Indeed, it’s a phenomenon that I have observed with my parents as well. Instead of, for instance, texting “haha” when they want to express that they are laughing, they would type it as “Ha, ha.” It seems almost archaic. On the other hand, their knowledge on emoji- and gif-etiquette is astonishingly well developped; it seems paradoxical, if not even comical, compared to their style of writing.
One other thing which I have noticed is that I also change my way of texting when I text with them. When I was younger, my parents would even go as far as to reprimand me for not using correct grammar whereas nowadays they have accepted that my manner of communication seems odd and unpolished, yet frequently better and optically more pleasing than what their friends seem to send them – basically, a sea of emojis.
For someone whose parents have Whatsapp but they choose to email me instead, I can only agree to the extent that our communication with parents and with peers differs massively.
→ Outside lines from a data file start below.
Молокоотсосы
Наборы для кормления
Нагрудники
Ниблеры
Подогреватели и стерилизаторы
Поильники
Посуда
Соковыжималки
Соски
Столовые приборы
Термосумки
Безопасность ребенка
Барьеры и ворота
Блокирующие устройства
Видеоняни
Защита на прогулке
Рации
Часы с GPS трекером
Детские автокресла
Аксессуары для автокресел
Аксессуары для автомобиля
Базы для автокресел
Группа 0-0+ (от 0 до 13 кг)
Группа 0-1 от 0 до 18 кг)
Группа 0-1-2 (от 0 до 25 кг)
However, I’m starting to consider that it is not only a generational difference but possibly also cultural. Not so long ago I received the comment that British people use a lot of dashes ‘-‘. Whilst I am definitely guilty of this myself, it’s not something that can be truly testified but it’s evident when I have similar discussions with friends that different cultures use punctuation/emojis/abbreviations differently.
Such an interesting topic to write on, excellent job! Both of my parents are on either side of the scale. My dad, as yours does, always ends his texts with a full stop. I find it actually funny to notice that he does this with every single sentence (except for the sentences that end with one polite question mark, one exclamation mark, or an ellipsis). Occasionally he uses a well-placed emoji, always one, never several in a row, unlike me, who can use an abundance of emojis at once. So he does have a sense of what kind of emojis are suitable to use, but his texting style is somewhat old-fashioned with the use of all the correct punctuation. My mom, however, texts very ‘on-trend.’ She uses all kinds of abbreviations, never uses full stops, uses all the emojis that I also use, and texts in an informal way (which I like!).
Even though my parents are the same age and are raised with the same formal written communication etiquette, they react differently to language use in online communication. This shows that some people like to stay with the old-school formal style as my dad does, and others, such as my mom, grow with the new texting style that our generation is developing.
I think that everyone’s style of texting also depends on whom you are texting with. I text differently to different kinds of people. For example, I text informal with my parents and friends more formally to my driving instructor or work boss.